** Start Excerpted passage **

Where is God when an earthquake kills three quarters of a million
people in China? When millions of Russians are killed by Stalin?
When Australian Aboriginal babies are buried alive with their
heads above the ground, and the British ‘civilizers’ have a competition
to see how far they can kick those heads – with the parents forced
to watch? Where is God when a young 33-year-old Galilean with
a passionate commitment to love and justice is hanging, nailed
to a cross?

If we did not believe in a good (and powerful) God,
there would hardly be a problem. All the great religions, C. S.
Lewis notes in The Problem of Pain, came into being before chloroform.

Some suffering results from our own stupidity. If
we inflict physical or mental pain upon ourselves we will suffer.
If the only way to prevent criminals doing harm to the innocent
is to punish them – well, we can live with the idea of pain that
is ‘deserved’.

But in a world of Holocausts, Hiroshimas, State-sponsored
torture, and half a billion humans starving, the questions are
very complex indeed. Simple answers are not only wrong, they’re
callous.

All we can do here is provide some time-honoured
ideas which have helped sufferers through the ages. I hope they
help you too:

(1) Suffering is inevitable. In pain we are born,
in pain we mostly die, and we experience pain in between. Western
expectations of a trouble-free existence, and Eastern notions
of fatalism are both inadequate responses to this reality. God
does not promise us a rose garden. ‘We have no right to happiness,’
wrote C.S. Lewis in his last published article. Malcolm Muggeridge
called the phrase ‘the pursuit of happiness’ in the American Declaration
of Independence not one of the fundamental rights of humans but
‘one of the silliest and shallowest sentences I have ever seen.’

(2) Most suffering – not all – happens because humans
are ‘free’ to do good or evil to themselves or others
. We, not
God, manage torture chambers, the arms trade, and the hoarding
or distribution of food surpluses. God apparently thought creating
humans with a free-will was a risk worth taking. Love for God
and others is only love when it is freely given and received.
The alternative – a world of human robots – is a horrible thought!

(3) Pain is ‘good’ when it alerts us to a physical,
psychological or social problem that needs fixin
g. I’ve met people
with leprosy who have lost limbs because they couldn’t feel pain.
Surgeons, magistrates, parents and teachers are sometimes authorised
to inflict pain to cure, punish, help or discipline us. If the
sickness or evil persisted, there might be more pain for ourselves
and others.

(4) But pain is ‘evil’ when it makes no sense, when
it seems to produce harm not good. This is a problem for those
who believe in a good God, and those who don’t. Life for either
seems awefully futile sometimes. Richard Rubenstein, in After
Auschwitz, says that after one learns about Hitler’s death camps,
to continue to believe in a God of love who acts for the good
of God’s people is ridiculous. However, a follower of Jesus affirms
that ultimately the power of good over evil is greater than the
power of evil over good. God somehow can write straight with crooked
lines: he may allow pain, but never ultimate evil; and he is capable
of using any evil to produce good.

(5) The religion of the Bible puts human suffering
into a cosmic contex
t: the battle of good and evil, God and Satan.

** End Excerpted passage **

What to work on:
a. Render this sentence from the passage on suffering in Spanish: "Simple answers are not only wrong, they're callous."
b. Decide whether each statement agrees with the passage on suffering. Answer yes or no, and quote the words from the passage that settle it.
(i) C. S. Lewis wrote that people have no right to happiness.
(ii) The passage holds that all suffering happens because humans are free.
(iii) Malcolm Muggeridge counted "the pursuit of happiness" among the fundamental rights of humans.
c. Write the next part of the passage on suffering, beginning after its final sentence.
The data that come next have no connection to the passage on suffering.

** Start Listed entries **

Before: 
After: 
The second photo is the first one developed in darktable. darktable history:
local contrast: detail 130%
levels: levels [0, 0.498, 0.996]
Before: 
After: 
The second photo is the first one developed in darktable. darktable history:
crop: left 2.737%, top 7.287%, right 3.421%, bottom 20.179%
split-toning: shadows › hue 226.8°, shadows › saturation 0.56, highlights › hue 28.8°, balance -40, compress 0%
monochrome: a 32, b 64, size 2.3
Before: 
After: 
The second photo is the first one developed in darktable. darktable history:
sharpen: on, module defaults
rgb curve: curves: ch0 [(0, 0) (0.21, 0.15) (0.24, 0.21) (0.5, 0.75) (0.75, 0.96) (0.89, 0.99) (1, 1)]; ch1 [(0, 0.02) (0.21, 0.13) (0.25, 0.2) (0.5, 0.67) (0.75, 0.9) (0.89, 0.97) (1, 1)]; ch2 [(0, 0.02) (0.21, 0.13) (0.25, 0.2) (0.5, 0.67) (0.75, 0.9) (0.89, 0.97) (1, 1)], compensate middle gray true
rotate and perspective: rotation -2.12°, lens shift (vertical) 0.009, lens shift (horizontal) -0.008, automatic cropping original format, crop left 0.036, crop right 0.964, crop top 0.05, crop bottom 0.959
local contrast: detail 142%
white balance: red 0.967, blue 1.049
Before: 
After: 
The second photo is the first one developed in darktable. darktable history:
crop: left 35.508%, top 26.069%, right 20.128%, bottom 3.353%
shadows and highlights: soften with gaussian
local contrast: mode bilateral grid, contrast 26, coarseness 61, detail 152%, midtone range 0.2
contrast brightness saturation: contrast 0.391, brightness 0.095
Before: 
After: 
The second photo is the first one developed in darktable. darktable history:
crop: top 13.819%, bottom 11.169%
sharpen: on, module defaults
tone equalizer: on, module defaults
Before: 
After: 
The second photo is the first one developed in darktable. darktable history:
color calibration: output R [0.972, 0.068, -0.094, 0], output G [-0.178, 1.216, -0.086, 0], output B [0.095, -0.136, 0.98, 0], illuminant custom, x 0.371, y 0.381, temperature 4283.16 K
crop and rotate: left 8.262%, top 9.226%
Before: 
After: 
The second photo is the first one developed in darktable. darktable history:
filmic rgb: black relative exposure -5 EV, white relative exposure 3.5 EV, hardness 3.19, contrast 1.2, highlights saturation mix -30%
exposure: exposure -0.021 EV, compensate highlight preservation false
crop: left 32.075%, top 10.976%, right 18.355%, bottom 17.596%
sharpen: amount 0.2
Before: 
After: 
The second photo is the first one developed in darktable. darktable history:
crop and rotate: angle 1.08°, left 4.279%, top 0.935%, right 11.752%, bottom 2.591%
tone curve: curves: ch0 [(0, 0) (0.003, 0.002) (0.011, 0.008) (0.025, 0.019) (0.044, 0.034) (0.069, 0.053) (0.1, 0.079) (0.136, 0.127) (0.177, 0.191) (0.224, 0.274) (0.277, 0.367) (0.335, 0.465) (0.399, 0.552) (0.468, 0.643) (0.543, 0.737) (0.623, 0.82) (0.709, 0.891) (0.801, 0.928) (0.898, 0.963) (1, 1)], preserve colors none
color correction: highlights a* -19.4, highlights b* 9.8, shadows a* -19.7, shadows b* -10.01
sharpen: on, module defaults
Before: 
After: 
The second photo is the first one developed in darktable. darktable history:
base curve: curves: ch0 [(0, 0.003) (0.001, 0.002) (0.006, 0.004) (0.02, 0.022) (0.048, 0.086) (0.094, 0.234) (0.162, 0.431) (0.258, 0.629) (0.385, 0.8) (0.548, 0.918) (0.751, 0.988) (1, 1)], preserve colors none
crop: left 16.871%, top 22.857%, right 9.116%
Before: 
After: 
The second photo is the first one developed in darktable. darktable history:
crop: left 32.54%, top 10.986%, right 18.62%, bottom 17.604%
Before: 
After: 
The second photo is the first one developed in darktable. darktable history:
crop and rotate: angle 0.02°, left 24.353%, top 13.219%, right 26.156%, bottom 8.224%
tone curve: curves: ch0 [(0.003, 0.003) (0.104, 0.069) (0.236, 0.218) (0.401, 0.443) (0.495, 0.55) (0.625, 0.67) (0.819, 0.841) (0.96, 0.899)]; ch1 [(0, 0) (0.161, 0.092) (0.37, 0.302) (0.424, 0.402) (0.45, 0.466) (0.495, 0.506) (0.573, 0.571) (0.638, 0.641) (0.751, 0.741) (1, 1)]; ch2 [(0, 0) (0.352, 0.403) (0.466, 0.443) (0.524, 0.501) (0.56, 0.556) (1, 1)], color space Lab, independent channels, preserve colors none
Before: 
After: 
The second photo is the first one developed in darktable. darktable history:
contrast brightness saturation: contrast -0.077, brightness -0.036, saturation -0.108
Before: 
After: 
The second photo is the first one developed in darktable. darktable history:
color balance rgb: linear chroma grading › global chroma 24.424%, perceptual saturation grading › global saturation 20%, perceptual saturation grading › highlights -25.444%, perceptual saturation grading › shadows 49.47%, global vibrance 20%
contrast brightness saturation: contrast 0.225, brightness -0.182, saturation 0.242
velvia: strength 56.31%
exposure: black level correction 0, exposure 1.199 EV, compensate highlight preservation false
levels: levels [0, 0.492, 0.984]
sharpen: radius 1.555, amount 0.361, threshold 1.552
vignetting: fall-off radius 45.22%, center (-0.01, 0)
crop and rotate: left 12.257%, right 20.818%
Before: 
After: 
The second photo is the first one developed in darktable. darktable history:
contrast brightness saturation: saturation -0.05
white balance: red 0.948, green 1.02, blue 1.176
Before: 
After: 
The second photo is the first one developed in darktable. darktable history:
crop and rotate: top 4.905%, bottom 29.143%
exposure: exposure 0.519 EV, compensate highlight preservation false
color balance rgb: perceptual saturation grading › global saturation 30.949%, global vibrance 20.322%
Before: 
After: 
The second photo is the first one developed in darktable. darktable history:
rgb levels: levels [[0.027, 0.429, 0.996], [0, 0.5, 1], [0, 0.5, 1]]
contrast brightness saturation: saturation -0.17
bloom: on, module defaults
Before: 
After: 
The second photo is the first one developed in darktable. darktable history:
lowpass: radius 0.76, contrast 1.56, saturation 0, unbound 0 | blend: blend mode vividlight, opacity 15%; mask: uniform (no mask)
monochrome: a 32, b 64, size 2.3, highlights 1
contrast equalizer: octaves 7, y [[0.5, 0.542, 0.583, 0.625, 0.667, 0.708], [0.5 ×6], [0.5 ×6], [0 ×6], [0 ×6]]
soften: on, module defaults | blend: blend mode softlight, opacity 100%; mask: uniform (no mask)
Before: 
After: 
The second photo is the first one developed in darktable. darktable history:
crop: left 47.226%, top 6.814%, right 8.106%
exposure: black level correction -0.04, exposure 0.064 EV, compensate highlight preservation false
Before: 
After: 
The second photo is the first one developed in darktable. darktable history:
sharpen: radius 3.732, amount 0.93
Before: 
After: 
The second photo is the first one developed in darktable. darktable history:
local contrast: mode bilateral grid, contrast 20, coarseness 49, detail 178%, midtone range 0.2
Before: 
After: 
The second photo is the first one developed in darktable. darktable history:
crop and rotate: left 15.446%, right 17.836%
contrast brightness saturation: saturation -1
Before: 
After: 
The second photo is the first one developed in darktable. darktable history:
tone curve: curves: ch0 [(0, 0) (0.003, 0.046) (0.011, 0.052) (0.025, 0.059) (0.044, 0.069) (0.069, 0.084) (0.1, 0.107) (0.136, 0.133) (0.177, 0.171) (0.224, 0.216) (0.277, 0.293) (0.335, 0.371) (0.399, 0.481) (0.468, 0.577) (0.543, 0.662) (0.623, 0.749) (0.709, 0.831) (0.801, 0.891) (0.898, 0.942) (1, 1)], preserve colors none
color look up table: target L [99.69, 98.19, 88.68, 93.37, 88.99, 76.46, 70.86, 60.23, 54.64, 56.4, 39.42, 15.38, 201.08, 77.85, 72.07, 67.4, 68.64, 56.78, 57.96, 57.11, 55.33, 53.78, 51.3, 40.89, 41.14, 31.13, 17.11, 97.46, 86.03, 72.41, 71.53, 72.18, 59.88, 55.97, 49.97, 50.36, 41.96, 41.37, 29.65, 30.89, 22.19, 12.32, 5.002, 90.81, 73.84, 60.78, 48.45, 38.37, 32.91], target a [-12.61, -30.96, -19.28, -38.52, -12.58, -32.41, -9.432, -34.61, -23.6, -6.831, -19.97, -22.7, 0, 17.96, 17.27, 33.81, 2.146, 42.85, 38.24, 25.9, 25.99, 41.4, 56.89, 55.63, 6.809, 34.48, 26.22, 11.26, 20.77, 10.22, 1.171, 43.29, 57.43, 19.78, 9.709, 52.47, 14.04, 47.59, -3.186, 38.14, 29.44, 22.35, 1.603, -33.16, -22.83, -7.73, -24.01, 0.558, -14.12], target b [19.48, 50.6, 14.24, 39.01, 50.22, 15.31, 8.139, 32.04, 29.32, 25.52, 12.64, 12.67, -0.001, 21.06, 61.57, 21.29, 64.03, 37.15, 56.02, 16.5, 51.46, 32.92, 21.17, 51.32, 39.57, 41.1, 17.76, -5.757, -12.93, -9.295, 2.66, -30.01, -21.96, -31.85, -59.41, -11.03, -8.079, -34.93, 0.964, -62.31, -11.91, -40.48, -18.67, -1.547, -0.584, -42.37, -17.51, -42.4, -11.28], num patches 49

** End Listed entries **

Answers in order:
a. Las respuestas simples no solo son equivocadas, sino que son insensibles.

b.
(i) Yes: "‘We have no right to happiness,’ wrote C.S. Lewis in his last published article."
(ii) No: "Most suffering – not all – happens because humans are ‘free’ to do good or evil"
(iii) No: "not one of the fundamental rights of humans but ‘one of the silliest and shallowest sentences I have ever seen.’"

c.
The Old Testament has the story of Job, who suffered the loss
of family, health, and possessions, and never found out ‘why’.
Job’s suffering was part of a larger drama: his salvation came
in trusting a good God even when he had no answers. In the New
Testament, Paul suffered from a mysterious ailment. He wanted
it removed, but the Lord gave him ‘grace’ which otherwise he might
not have experienced without his ‘thorn in the flesh’. There is
mystery here: the ‘earth is the Lord’s’ (Psalm 24:1), but it’s
been hijacked, and ‘the whole world lies in the power of the evil
one’ (1 John 5:19) and we humans are caught in the cross-fire.
However – and this is important – any particular suffering is
not necessarily related to any particular sin we have committed
(though it may be).

(6) God, however, is the ultimate victor. The cross
on which Jesus died is the sign and proof of God’s identification
with our suffering. God’s answer is ‘incarnational’, not philosophical.
Where there’s suffering, another’s presence is always more compassionate
than ‘answers’. God suffers for us and with us. That’s awesome,
when you think about it.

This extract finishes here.